How the Cisco Hack Went Down
Here’s the step-by-step of what actually happened:
1. The Hook
A Cisco employee gets a call from someone claiming to be from internal IT support. Not a bot, not a voicemail — a real person.
2. The Pretext
The attacker tells them there’s “suspicious activity” on their account. The tone? Polite, urgent, confident. Just enough to make you act without thinking.
3. The Slip
The employee gives up their username and password. But Cisco had multi-factor authentication (MFA), right?
Yes. But the attacker then sends a barrage of MFA prompts and convinces the employee to approve one.
This is called MFA fatigue or push bombing. Flood someone with prompts until they accidentally or lazily hit “approve.”
4. Access Granted
Boom. The attacker is in. From there, they explore the network, snoop around, maybe plant some tools. It could’ve been much worse.

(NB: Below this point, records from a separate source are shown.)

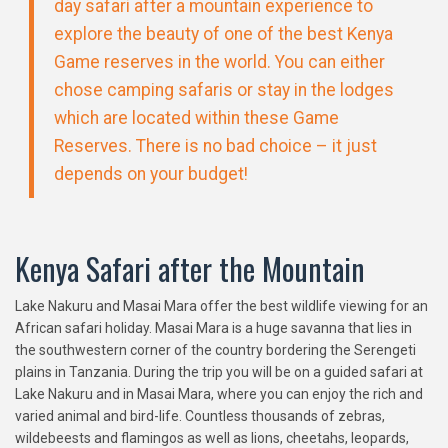
day safari after a mountain experience to
explore the beauty of one of the best Kenya
Game reserves in the world. You can either
chose camping safaris or stay in the lodges
which are located within these Game
Reserves. There is no bad choice – it just
depends on your budget!
Kenya Safari after the Mountain
Lake Nakuru and Masai Mara offer the best wildlife viewing for an
African safari holiday. Masai Mara is a huge savanna that lies in
the southwestern corner of the country bordering the Serengeti
plains in Tanzania. During the trip you will be on a guided safari at
Lake Nakuru and in Masai Mara, where you can enjoy the rich and
varied animal and bird-life. Countless thousands of zebras,
wildebeests and flamingos as well as lions, cheetahs, leopards,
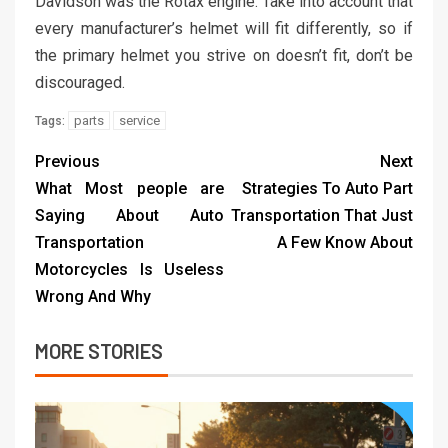
Davidson was the Rotax engine. Take into account that
every manufacturer’s helmet will fit differently, so if
the primary helmet you strive on doesn’t fit, don’t be
discouraged.
parts
service
Tags:
Previous
Next
What Most people are
Strategies To Auto Part
Saying About Auto
Transportation That Just
Transportation
A Few Know About
Motorcycles Is Useless
Wrong And Why
MORE STORIES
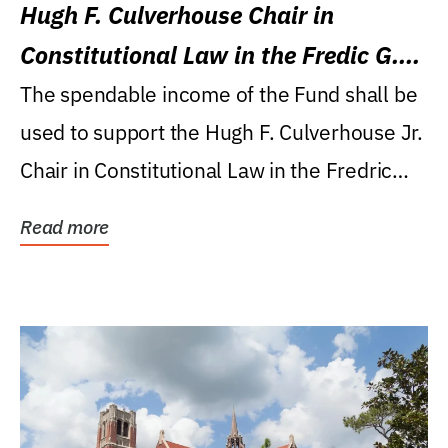
Hugh F. Culverhouse Chair in
Constitutional Law in the Fredic G.
Levin College of Law
The spendable income of the Fund shall be
used to support the Hugh F. Culverhouse Jr.
Chair in Constitutional Law in the Fredric
G....
Read more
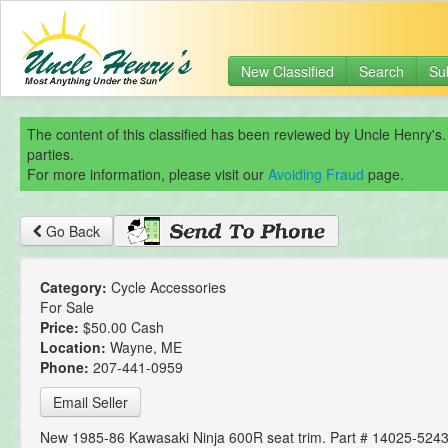
New Classified
Search
Su
The content of this classified has been reviewed by Uncle Henry's.
parties.
For more information, please visit our
Avoiding Fraud
page.
Go Back
Category:
Cycle Accessories
For Sale
Price:
$50.00 Cash
Location:
Wayne, ME
Phone:
207-441-0959
Email Seller
New 1985-86 Kawasaki Ninja 600R seat trim. Part # 14025-5243-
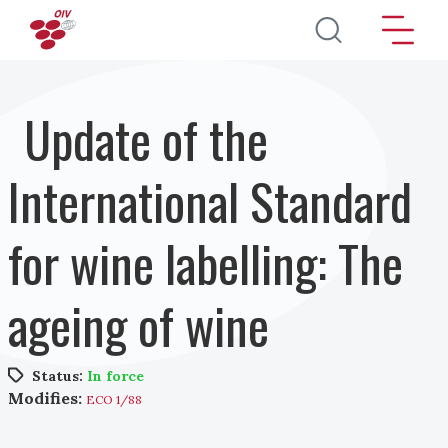
Skip to main content
Update of the
International Standard
for wine labelling: The
ageing of wine
Status:
In force
Modifies:
ECO 1/88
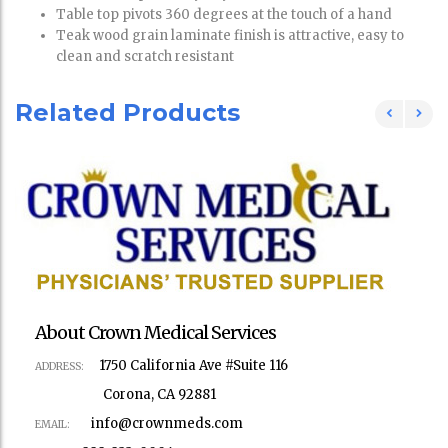
Table top pivots 360 degrees at the touch of a hand
Teak wood grain laminate finish is attractive, easy to
clean and scratch resistant
Related Products
About Crown Medical Services
1750 California Ave #Suite 116
ADDRESS:
Corona, CA 92881
info@crownmeds.com
EMAIL:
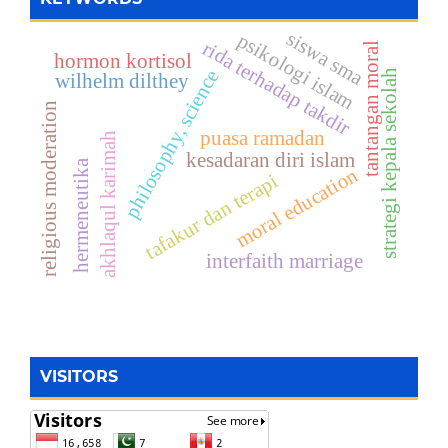
siswa sma
psikologi islam
rida terhadap takdir
tantangan moral
hormon kortisol
philosophy, science
strategi kepala sekolah
wilhelm dilthey
religious moderation
puasa ramadan
akhlaqul karimah
kesadaran diri islam
hermeneutika
moral education
tafakur dan terapi
interfaith marriage
VISITORS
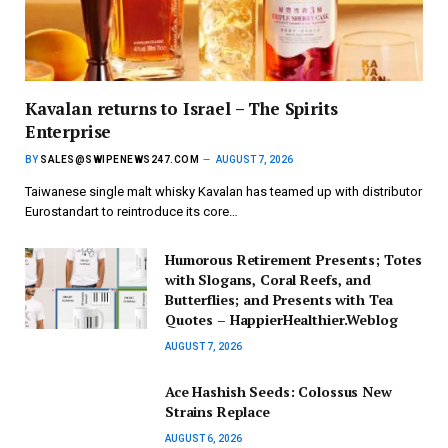
Kavalan returns to Israel – The Spirits
Enterprise
BY
SALES@SWIPENEWS247.COM
AUGUST 7, 2026
Taiwanese single malt whisky Kavalan has teamed up with distributor
Eurostandart to reintroduce its core…
Humorous Retirement Presents; Totes
with Slogans, Coral Reefs, and
Butterflies; and Presents with Tea
Quotes – HappierHealthier.Weblog
AUGUST 7, 2026
Ace Hashish Seeds: Colossus New
Strains Replace
AUGUST 6, 2026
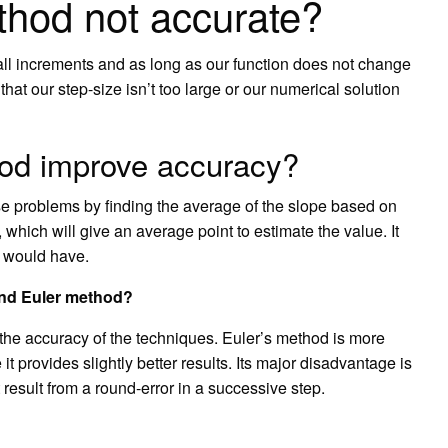
thod not accurate?
all increments and as long as our function does not change
hat our step-size isn’t too large or our numerical solution
od improve accuracy?
 problems by finding the average of the slope based on
, which will give an average point to estimate the value. It
d would have.
and Euler method?
n the accuracy of the techniques. Euler’s method is more
 provides slightly better results. Its major disadvantage is
t result from a round-error in a successive step.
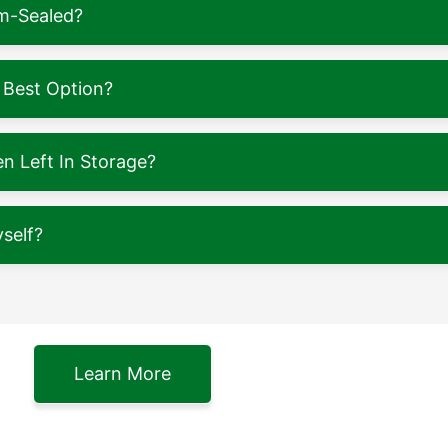
m-Sealed?
 Best Option?
 Left In Storage?
self?
Learn More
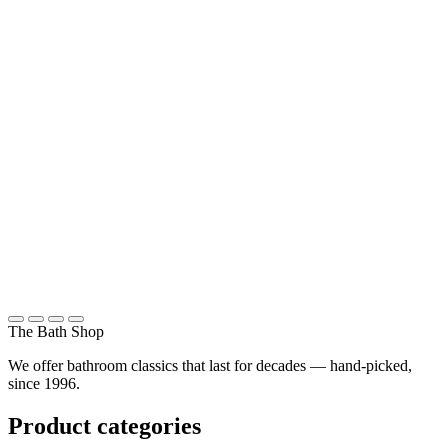
Classic bathrooms
About us
ITALY, FRANCE AND ENGLAND
Made in Europe
References
STREHLGASSE 22, 8001 ZURICH
Showroom in Zurich
Contact
The Bath Shop
We offer bathroom classics that last for decades — hand-picked,
since 1996.
Product categories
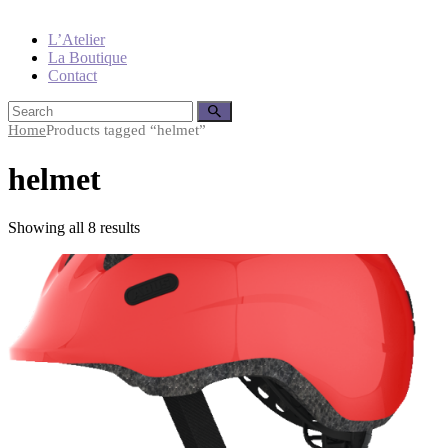
L’Atelier
La Boutique
Contact
Home
Products tagged “helmet”
helmet
Showing all 8 results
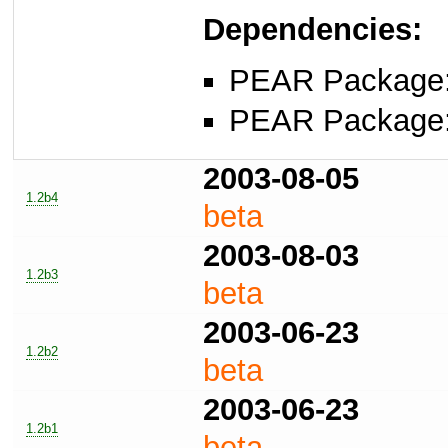
Dependencies:
PEAR Package
PEAR Package
2003-08-05
1.2b4
beta
2003-08-03
1.2b3
beta
2003-06-23
1.2b2
beta
2003-06-23
1.2b1
beta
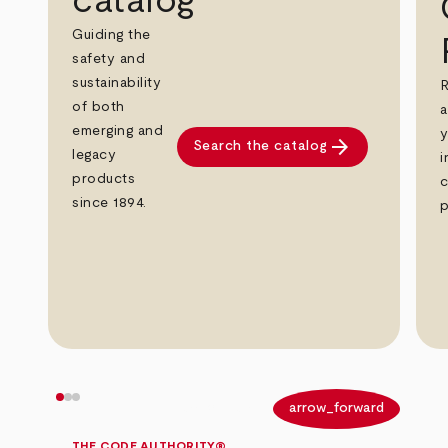
catalog
Guiding the
safety and
sustainability
R
of both
a
emerging and
y
arrow_forward
Search the catalog
legacy
i
products
c
since 1894.
p
arrow_back
arrow_forward
THE CODE AUTHORITY®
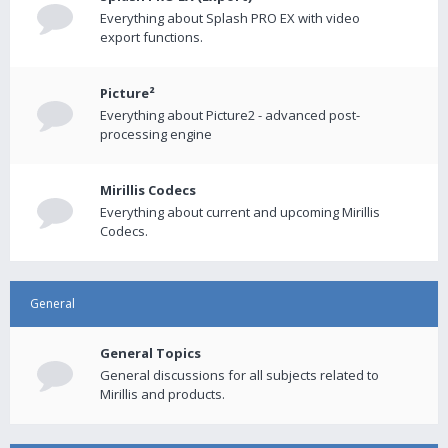
Everything about Splash PRO EX with video
export functions.
Picture²
Everything about Picture2 - advanced post-
processing engine
Mirillis Codecs
Everything about current and upcoming Mirillis
Codecs.
General
General Topics
General discussions for all subjects related to
Mirillis and products.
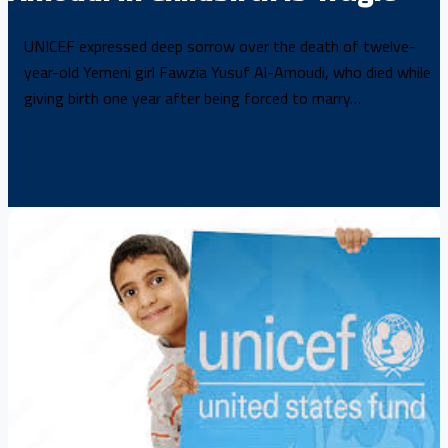
UNICEF expressed deep sorrow over the death of twelve-
year-old Yemeni girl Fawzia Yusuf Al-Amoudi, who died while
giving birth one year after being forced to marry…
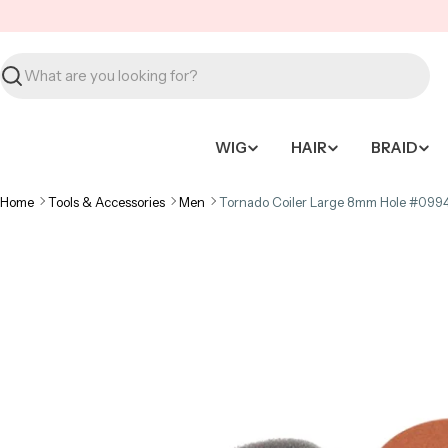
Skip
to
content
Search
WIG
HAIR
BRAID
Home
Tools & Accessories
Men
Tornado Coiler Large 8mm Hole #099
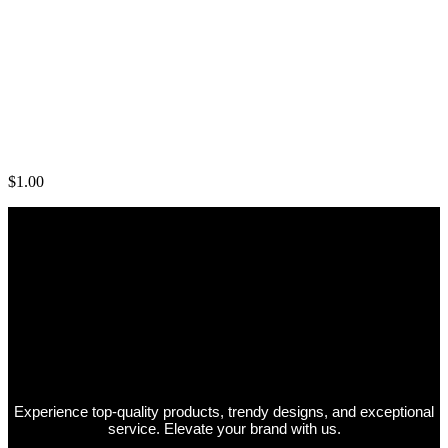
Mens Black Shirts
$
1.00
Experience top-quality products, trendy designs, and exceptional
service. Elevate your brand with us.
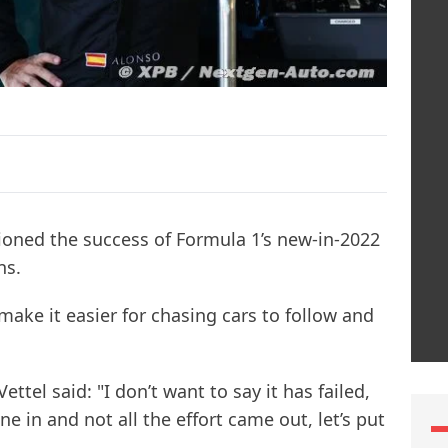
oned the success of Formula 1’s new-in-2022
ns.
ake it easier for chasing cars to follow and
ttel said: "I don’t want to say it has failed,
one in and not all the effort came out, let’s put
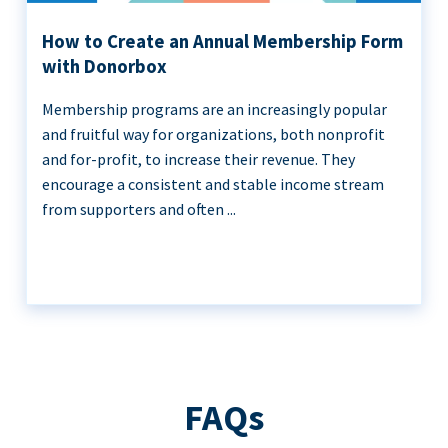
How to Create an Annual Membership Form
with Donorbox
Membership programs are an increasingly popular
and fruitful way for organizations, both nonprofit
and for-profit, to increase their revenue. They
encourage a consistent and stable income stream
from supporters and often ...
FAQs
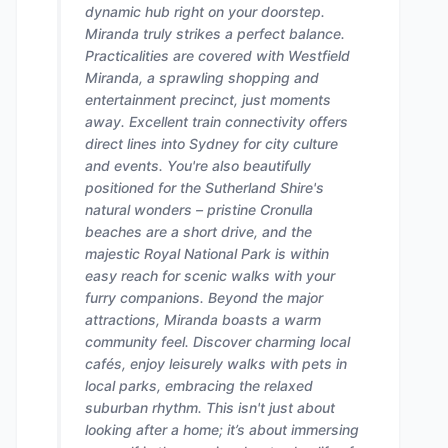
dynamic hub right on your doorstep.
Miranda truly strikes a perfect balance.
Practicalities are covered with Westfield
Miranda, a sprawling shopping and
entertainment precinct, just moments
away. Excellent train connectivity offers
direct lines into Sydney for city culture
and events. You're also beautifully
positioned for the Sutherland Shire's
natural wonders – pristine Cronulla
beaches are a short drive, and the
majestic Royal National Park is within
easy reach for scenic walks with your
furry companions. Beyond the major
attractions, Miranda boasts a warm
community feel. Discover charming local
cafés, enjoy leisurely walks with pets in
local parks, embracing the relaxed
suburban rhythm. This isn't just about
looking after a home; it’s about immersing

What We Can Learn (And Should Act On!)
This isn’t just a Cisco problem. It’s our problem.
✅ 1. Train for Skepticism
Your team is your first line of defense. Help them spot:
- Fishy phone calls
- Urgent tone red flags
- Any request for credentials over phone or chat
✅ 2. Create a Call-Back Rule
Simple rule: If someone calls about a “security issue,” hang up and call your IT desk directly.
Make this part of your culture. Print it. Slack it. Tattoo it. (Okay, maybe not that.)
✅ 3. Defend Against MFA Fatigue
People should only approve MFA prompts they initiated. Anything else? Deny and report.
✅ 4. Limit Access
Use the least privilege principle: only give employees access to what they absolutely need. That way, even if someone gets hacked, the damage stays small.
Cisco’s Response
To their credit, Cisco didn’t hide this.
- No customer data or critical systems were compromised.
- The affected account was locked down immediately.
- Their security team launched a full investigation.
Still, it was a reality check.
Final Thoughts from Me
We’re all racing to use the best firewalls, AI tools, encryption, and whatnot. But none of it matters if one distracted person gets tricked into opening the front door.
We love to talk about zero-trust security models, but we forget the most basic part:
Trust no call. Trust no prompt. Trust, but always verify.
Whether you’re a startup or a giant like Cisco, the weakest link is always going to be us.